Résumé de la décision
L'association Notre-Dame de Riaumont a contesté la décision de la rectrice de l'académie de Lille qui a radié l'établissement d'enseignement professionnel privé hors contrat Saint-Jean Bosco du répertoire académique. Après le rejet de sa demande par le tribunal administratif de Lille, l'association a interjeté appel, qui a également été rejeté par la cour administrative d'appel de Douai. L'association a ensuite formé un pourvoi en cassation devant le Conseil d'État, demandant l'annulation de l'arrêt de la cour d'appel et la condamnation de l'État à lui verser une somme au titre des frais de justice. Le Conseil d'État a décidé de ne pas admettre le pourvoi, considérant que les moyens soulevés n'étaient pas de nature à permettre son admission.
Arguments pertinents
1. Dénaturation des écritures et qualité pour agir : L'association soutenait que la cour d'appel avait dénaturé ses écritures en jugeant qu'elle n'avait pas justifié de sa qualité pour agir devant le tribunal administratif. Le Conseil d'État a estimé que ce moyen n'était pas suffisant pour admettre le pourvoi, indiquant que la cour avait correctement appliqué l'article R. 431-4 du code de justice administrative.
2. Production des statuts : L'association a également fait valoir que la production de ses statuts en appel aurait dû régulariser sa demande initiale. Cependant, le Conseil d'État a confirmé que cette production ne pouvait pas remédier à un défaut de qualité pour agir devant les premiers juges.
Interprétations et citations légales
1. Article L. 822-1 du code de justice administrative : Cet article stipule que "le pourvoi en cassation devant le Conseil d'État fait l'objet d'une procédure préalable d'admission". Le Conseil d'État a appliqué cette disposition pour évaluer la recevabilité du pourvoi, en précisant que celui-ci peut être rejeté si "irrecevable ou n'est fondé sur aucun moyen sérieux".

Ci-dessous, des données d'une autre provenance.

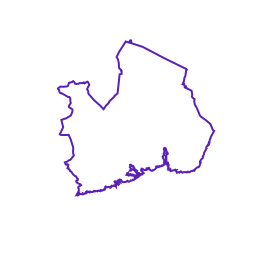 Sokndal nor, Rogaland, Norway (orthographic projection), rotated 318°
{"feature_id": "86288312B30341713179901", "entity_name": "Sokndal nor", "entity_type": "district", "adm_level": 2, "iso_a3": "NOR", "parent_name": "Norway", "parent_adm1": "Rogaland", "projection": "orthographic", "projection_center": [6.294, 58.377], "detail": "fine", "context": "isolated", "style": "outline", "palette": "violet", "viewbox_px": 256, "rotation_deg": 318, "n_neighbors": 0, "source": "geoboundaries", "source_scale": "gbopen_adm2", "svg_char_len": 5893}
<svg xmlns="http://www.w3.org/2000/svg" viewBox="0 0 256 256"><g transform="rotate(318 128 128)"><path d="M45.5,143.2L46.7,143.5L45.8,143.8L46.2,144.1L45.3,143.9L45.2,144.2L45.5,144.5L46.8,144.7L46.7,144.3L47.7,144.0L47.6,144.5L48.2,145.0L48.3,144.7L48.4,145.2L50.1,147.1L50.4,147.1L50.7,146.6L51.0,147.5L51.5,147.7L51.4,147.2L53.1,148.1L53.0,148.4L53.5,148.7L54.0,148.4L53.5,148.2L54.1,148.2L54.3,147.5L55.1,147.9L55.0,148.2L55.3,147.9L55.7,148.6L55.4,148.8L56.2,149.5L56.3,149.9L56.8,149.7L57.0,150.3L57.4,150.2L57.5,150.6L58.7,151.7L60.1,152.3L60.1,151.9L60.5,151.9L61.1,152.5L60.7,152.7L60.8,152.9L62.9,154.0L62.9,154.5L64.1,154.7L64.7,155.8L66.1,155.7L66.2,156.0L65.9,156.6L66.5,156.6L66.7,157.0L67.1,156.9L67.2,157.3L69.3,158.0L69.3,157.6L69.7,157.6L69.7,158.0L70.9,157.5L71.6,156.5L72.2,156.4L72.4,156.8L71.9,157.1L71.9,157.5L74.5,159.0L74.7,160.4L75.9,160.1L75.9,160.5L76.5,160.3L76.7,159.7L76.7,160.3L77.3,160.1L77.5,160.8L78.5,161.0L78.9,161.7L79.3,161.7L79.3,161.4L80.1,161.7L79.9,162.3L80.3,162.3L80.1,163.3L81.2,162.1L81.3,161.5L81.6,161.5L81.5,160.9L82.1,160.3L82.0,158.9L82.2,158.7L82.8,158.9L82.9,159.6L82.4,159.7L82.0,162.0L82.3,162.5L82.9,162.6L82.9,163.8L83.7,163.7L83.6,162.0L83.0,162.0L83.2,160.0L84.5,160.4L84.4,161.2L85.3,160.7L85.1,161.9L85.6,162.9L85.7,162.3L86.5,161.9L86.3,160.7L86.9,160.7L86.9,161.4L87.5,161.0L88.0,161.8L87.7,164.4L88.5,165.4L90.7,166.7L92.3,166.9L92.3,168.1L93.3,168.8L95.1,168.8L95.3,169.3L96.9,170.1L96.9,169.7L97.1,169.7L97.1,170.1L99.5,170.7L100.1,170.7L100.1,170.2L101.1,171.0L101.9,171.1L102.0,169.5L101.0,169.1L101.2,168.5L100.6,168.6L100.2,167.1L98.5,165.3L98.3,164.3L96.7,163.9L96.4,162.8L95.5,161.9L97.1,161.0L97.8,161.4L96.6,162.1L97.4,162.7L97.0,162.7L97.2,163.2L98.5,163.7L98.8,164.6L100.0,165.2L100.9,167.1L100.7,167.7L101.1,167.8L101.1,168.1L102.9,168.9L102.6,169.1L102.9,169.6L102.8,170.2L102.0,170.5L102.1,170.9L102.4,170.9L102.6,170.4L103.4,171.2L103.8,171.2L103.8,170.8L104.4,171.0L104.1,169.8L104.2,169.4L104.5,163.9L103.4,161.5L101.8,161.6L101.9,161.2L101.3,160.9L102.9,160.5L103.2,158.3L104.4,158.5L105.0,155.9L105.1,157.5L105.6,157.5L105.7,158.7L106.5,159.9L106.2,160.7L105.6,160.9L105.8,161.8L104.7,162.2L105.5,162.9L106.1,165.8L105.2,166.4L105.4,167.9L106.0,168.8L106.0,170.0L106.4,170.4L106.5,171.3L107.3,171.2L107.4,171.9L109.5,172.0L109.5,169.8L109.3,168.7L109.8,168.6L109.8,168.2L110.8,168.6L110.9,167.4L111.1,167.4L111.6,168.4L111.7,169.2L112.1,170.3L113.7,171.6L115.0,171.3L115.1,171.6L115.4,171.5L115.1,171.3L115.3,170.8L115.0,170.3L115.5,170.0L115.3,170.3L116.0,172.2L115.8,171.1L116.9,171.7L116.9,172.1L116.3,172.3L116.2,172.8L116.4,172.9L116.4,173.6L116.9,175.7L118.1,175.9L118.1,176.3L120.7,176.7L122.3,176.6L123.0,175.6L123.6,176.3L123.6,175.9L124.0,175.9L124.1,177.1L125.3,177.2L125.3,177.6L125.9,177.6L125.9,178.0L128.3,179.2L128.9,179.2L128.8,178.8L130.7,179.6L131.2,178.5L132.0,178.5L131.8,177.7L132.7,177.3L132.7,176.7L133.5,176.1L133.7,174.7L134.4,172.6L136.8,171.9L137.1,171.7L137.5,170.7L138.9,170.6L139.5,169.8L139.5,169.4L140.1,169.0L140.2,168.1L141.5,166.7L141.3,167.0L142.0,167.3L141.9,167.8L142.4,168.4L140.7,171.9L140.8,172.9L140.4,173.8L139.5,173.8L139.1,173.1L138.9,173.7L137.3,173.8L137.3,174.7L136.5,174.8L136.1,175.4L136.1,176.2L136.2,175.8L136.4,175.9L135.8,176.7L134.3,176.9L134.8,177.7L134.4,178.6L132.6,179.3L132.6,180.2L132.9,179.9L134.4,180.6L134.1,181.3L133.2,181.2L133.0,182.1L133.2,182.4L132.5,182.6L132.7,183.2L132.0,183.2L131.6,184.4L130.8,184.8L131.1,185.0L130.8,185.2L130.9,185.7L130.3,186.1L130.7,186.3L130.6,186.6L130.8,186.8L131.9,186.9L130.8,188.5L135.1,190.6L135.0,190.8L135.3,190.8L135.3,191.3L135.8,191.7L134.9,191.9L134.8,193.1L134.4,193.9L136.3,194.8L136.4,195.6L138.3,195.6L138.3,196.5L138.6,197.7L139.8,198.0L141.5,199.5L141.7,200.1L142.9,200.4L142.9,201.0L143.5,201.0L144.3,202.1L145.7,202.2L147.1,202.8L147.3,203.3L148.9,203.4L149.0,204.1L150.4,203.5L153.4,203.6L154.2,204.3L155.1,204.3L157.8,203.0L158.1,202.3L158.7,202.3L158.7,201.7L159.1,201.7L159.1,201.1L161.0,200.4L163.5,200.3L164.5,199.7L164.5,199.3L166.8,198.4L168.1,197.3L172.8,195.7L172.8,195.1L173.5,194.6L176.3,194.1L176.6,193.1L176.7,194.0L177.3,193.6L177.1,194.3L177.9,194.0L181.0,191.4L182.6,190.9L183.1,190.2L190.1,187.8L189.8,185.9L191.9,180.3L191.0,173.7L189.7,168.1L190.0,166.3L192.5,159.2L193.4,155.2L195.1,152.5L196.8,151.0L196.4,149.9L196.4,147.5L198.0,146.3L200.2,142.8L197.6,136.4L198.7,136.5L198.9,135.8L197.7,135.4L199.0,133.1L198.4,133.0L197.8,132.0L200.8,130.7L203.6,128.4L205.6,127.6L209.7,124.2L210.8,124.1L210.8,123.2L202.0,101.3L193.2,77.5L186.9,66.7L187.6,66.6L187.6,66.2L188.8,65.3L188.9,64.9L188.4,64.4L185.8,65.0L184.2,62.2L172.0,65.6L167.1,67.6L166.4,70.4L164.6,73.6L162.0,76.7L161.4,77.9L161.8,80.3L161.5,81.1L161.1,81.0L160.9,81.9L159.5,83.5L157.7,82.5L143.4,95.3L139.5,95.1L139.2,95.5L132.1,95.7L130.2,96.5L126.9,96.6L122.4,97.7L122.3,92.8L121.3,83.7L121.5,81.2L121.5,76.7L121.7,75.7L123.1,73.9L123.6,71.7L128.2,69.9L129.0,66.9L128.7,66.3L125.8,65.7L125.9,65.0L125.4,64.4L124.8,64.6L122.0,62.2L120.6,62.0L119.7,60.9L119.0,60.8L118.3,59.7L118.8,57.8L118.6,56.5L117.0,56.4L114.4,54.9L111.7,56.5L110.5,56.3L107.4,54.0L105.6,52.1L102.4,51.7L102.2,51.9L102.1,53.8L101.6,54.3L101.0,56.4L101.4,57.4L101.9,57.6L104.2,64.8L105.1,65.5L105.1,67.2L103.4,69.1L102.0,71.3L99.3,71.9L98.3,72.6L98.1,73.2L99.0,76.0L99.0,77.3L97.5,78.7L94.0,80.4L88.8,79.5L83.9,77.4L80.3,84.1L73.1,87.1L73.3,88.0L74.7,89.5L79.3,93.5L77.8,98.1L74.2,105.9L70.7,109.5L69.3,112.2L63.9,113.1L62.3,112.4L60.3,112.3L58.1,111.3L57.4,113.2L57.5,113.8L57.9,113.7L58.9,114.8L59.0,115.5L56.2,117.3L56.9,118.3L56.3,118.9L56.7,120.2L56.1,121.5L56.6,122.2L56.2,125.8L56.3,127.1L56.7,128.9L57.1,129.4L56.3,131.9L56.6,132.5L55.9,133.0L54.3,132.7L53.8,132.9L53.5,134.0L53.7,134.6L53.8,135.8L54.9,137.8L54.9,139.1L52.0,138.6L50.9,139.2L50.7,140.2L49.6,141.7L45.5,143.2Z" fill="none" stroke="#5b21b6" stroke-width="2"/></g></svg>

2. Article R. 431-4 du code de justice administrative : Cet article concerne la qualité pour agir des requérants devant les juridictions administratives. Le Conseil d'État a jugé que la cour d'appel avait correctement interprété cet article en concluant que l'association n'avait pas justifié de sa qualité pour agir lors de la première instance.
En somme, le Conseil d'État a confirmé que les arguments de l'association ne permettaient pas d'admettre le pourvoi, en se fondant sur une interprétation stricte des règles de procédure administrative et de la qualité pour agir.